I have a set of audio files rescued from a source of phonograph record like a gramophone. Very old family stuff records from my elders back in year 1946. A relative has digitalized these with a turntable and gave the records to me in lossless WAV Format. The audios are just conversations of my relatives in cotidiane situations. So it is just vocals materials but mixed with a heavy quantity of noise. Noise is mostly concentrated in the mid-high frequencies, like 1Khz-10Khz.
So the records are VERY noisy. SNR is like 0dB or worst. My mission is to filter out the noise.

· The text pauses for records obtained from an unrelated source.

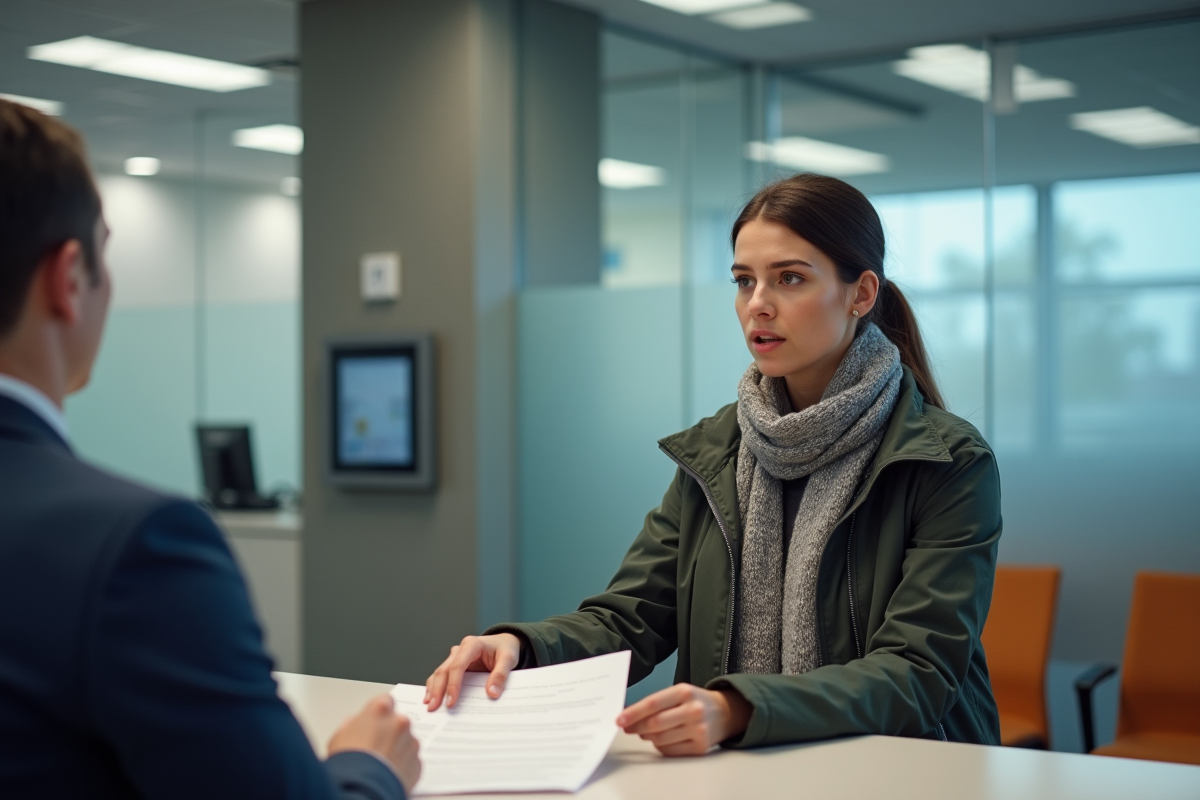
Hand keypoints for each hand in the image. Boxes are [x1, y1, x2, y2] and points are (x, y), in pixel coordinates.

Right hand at [328, 695, 420, 793]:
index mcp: (380, 710)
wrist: (360, 790)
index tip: (374, 722)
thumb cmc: (348, 763)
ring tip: (381, 763)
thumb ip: (352, 724)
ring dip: (397, 749)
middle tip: (375, 746)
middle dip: (389, 732)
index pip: (385, 701)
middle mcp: (400, 722)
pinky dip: (403, 765)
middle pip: (397, 722)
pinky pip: (411, 760)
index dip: (379, 714)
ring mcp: (411, 742)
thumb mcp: (339, 736)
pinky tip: (389, 772)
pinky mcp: (417, 762)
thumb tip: (354, 724)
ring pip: (406, 741)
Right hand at [424, 633, 521, 710]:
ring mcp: (454, 657)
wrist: (504, 643)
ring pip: (439, 673)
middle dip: (438, 690)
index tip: (451, 702)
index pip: (458, 665)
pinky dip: (435, 687)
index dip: (453, 684)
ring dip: (433, 689)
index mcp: (472, 645)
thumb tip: (492, 693)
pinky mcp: (453, 665)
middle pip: (444, 670)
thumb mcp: (508, 659)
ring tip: (430, 706)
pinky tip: (430, 698)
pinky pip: (441, 675)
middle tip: (433, 708)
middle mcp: (460, 650)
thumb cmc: (505, 649)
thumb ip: (501, 674)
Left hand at [616, 684, 752, 756]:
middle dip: (636, 727)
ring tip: (645, 732)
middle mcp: (693, 710)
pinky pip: (670, 750)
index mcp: (685, 692)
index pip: (653, 704)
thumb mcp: (679, 692)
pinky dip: (660, 746)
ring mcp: (698, 730)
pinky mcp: (700, 747)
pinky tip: (661, 739)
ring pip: (660, 739)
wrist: (725, 713)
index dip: (633, 713)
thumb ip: (657, 702)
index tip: (619, 719)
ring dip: (648, 737)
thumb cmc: (695, 702)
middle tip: (627, 728)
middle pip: (655, 723)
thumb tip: (630, 717)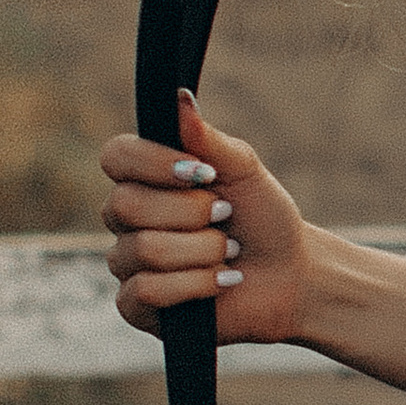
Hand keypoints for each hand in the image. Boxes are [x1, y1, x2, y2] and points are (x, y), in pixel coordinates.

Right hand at [100, 89, 309, 342]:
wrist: (291, 275)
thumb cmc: (263, 218)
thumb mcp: (243, 170)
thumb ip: (207, 137)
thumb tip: (179, 98)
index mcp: (145, 178)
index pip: (115, 157)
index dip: (154, 164)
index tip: (203, 172)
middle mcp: (127, 219)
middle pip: (126, 206)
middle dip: (191, 213)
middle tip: (226, 217)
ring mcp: (129, 263)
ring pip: (144, 249)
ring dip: (202, 251)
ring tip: (229, 252)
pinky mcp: (137, 306)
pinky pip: (146, 290)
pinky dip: (196, 284)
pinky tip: (221, 281)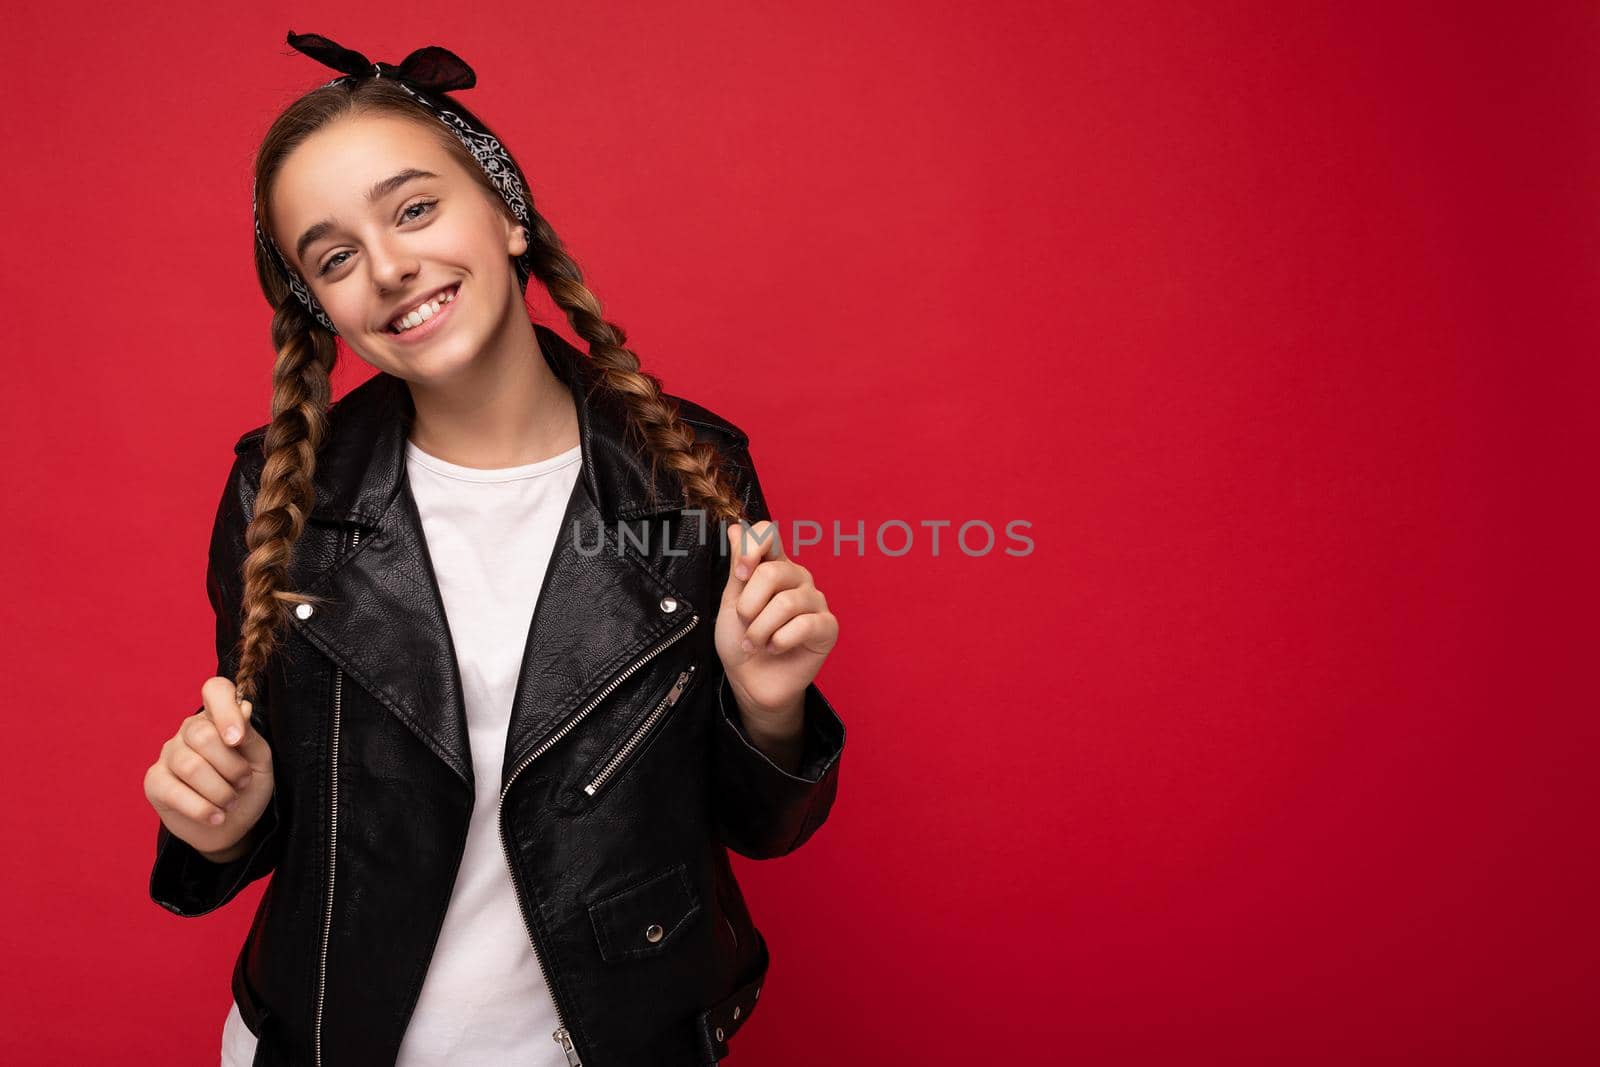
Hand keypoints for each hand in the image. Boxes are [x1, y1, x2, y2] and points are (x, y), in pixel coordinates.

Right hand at [143, 676, 274, 861]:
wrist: (232, 825)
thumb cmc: (247, 787)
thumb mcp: (260, 761)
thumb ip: (250, 735)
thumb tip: (243, 707)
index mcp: (217, 718)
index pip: (215, 691)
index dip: (226, 710)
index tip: (237, 739)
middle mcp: (189, 730)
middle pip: (202, 735)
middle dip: (231, 766)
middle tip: (244, 783)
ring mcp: (168, 754)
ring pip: (190, 766)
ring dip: (220, 791)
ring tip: (230, 802)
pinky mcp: (154, 781)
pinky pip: (174, 792)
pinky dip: (202, 808)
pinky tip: (216, 816)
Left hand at [716, 521, 838, 725]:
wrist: (750, 682)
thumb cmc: (741, 640)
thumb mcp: (731, 601)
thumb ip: (738, 566)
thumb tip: (737, 528)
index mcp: (775, 567)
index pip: (770, 534)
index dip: (752, 549)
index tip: (739, 574)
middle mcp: (798, 579)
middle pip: (773, 572)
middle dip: (749, 605)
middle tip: (745, 625)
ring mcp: (815, 602)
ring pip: (786, 603)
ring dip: (761, 629)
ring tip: (756, 643)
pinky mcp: (827, 627)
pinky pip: (804, 625)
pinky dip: (780, 641)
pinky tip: (775, 649)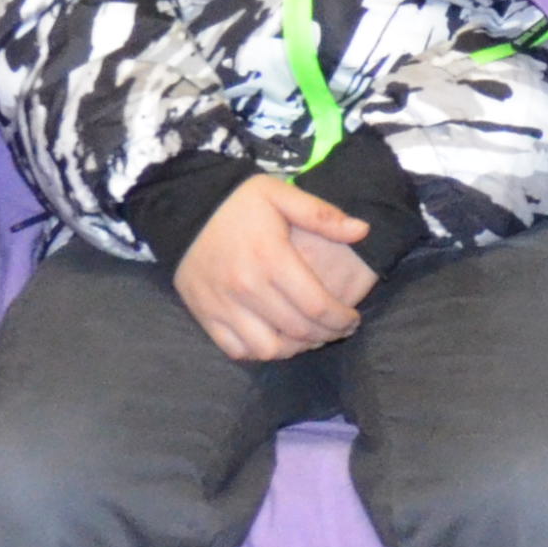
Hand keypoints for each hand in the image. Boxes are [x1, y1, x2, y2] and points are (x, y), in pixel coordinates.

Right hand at [171, 173, 378, 361]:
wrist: (184, 207)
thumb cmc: (238, 202)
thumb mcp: (281, 194)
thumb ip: (322, 215)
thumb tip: (363, 231)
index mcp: (271, 258)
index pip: (317, 306)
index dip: (342, 319)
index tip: (353, 320)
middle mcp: (247, 287)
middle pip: (298, 330)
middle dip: (327, 335)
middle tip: (339, 329)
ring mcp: (223, 305)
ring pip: (269, 349)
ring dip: (296, 349)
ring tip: (309, 338)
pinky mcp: (205, 315)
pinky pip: (237, 350)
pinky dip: (260, 352)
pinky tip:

One advantage is that noise exhibits a cyclical pattern. I tried some classic vinyl restoration stuff like decracking o declicking with Sound Forge, DART 24 Pro. Results were unsuccessful. The best result I had is the "Noise reduction" effect in Audacity, which did output relatively good. But this last one just filters the frequencies where the noise is with narrow FFT. So the vocals content loses the high-mid frequencies. Leaving only mid or mid-bass content. The noise got down but voices are unintelligible.
So I think perhaps I could turn to an Artificial Intelligence solution?
But I have no clue from where can I start. I have some understanding of theory of AI, the Perceptron, neural networks, Back-propagation, but I never applied them to audio. Perhaps a Convolution Neural network could be a solution, but how could I train it?. If helps, I have programming skills in C# and knowledge about digital linear filters like IIR and FIR. But equalization based solutions are not, what I need.
Below I offer an example track for your consideration.
What can I do for filter this kind of cyclical pattern noise?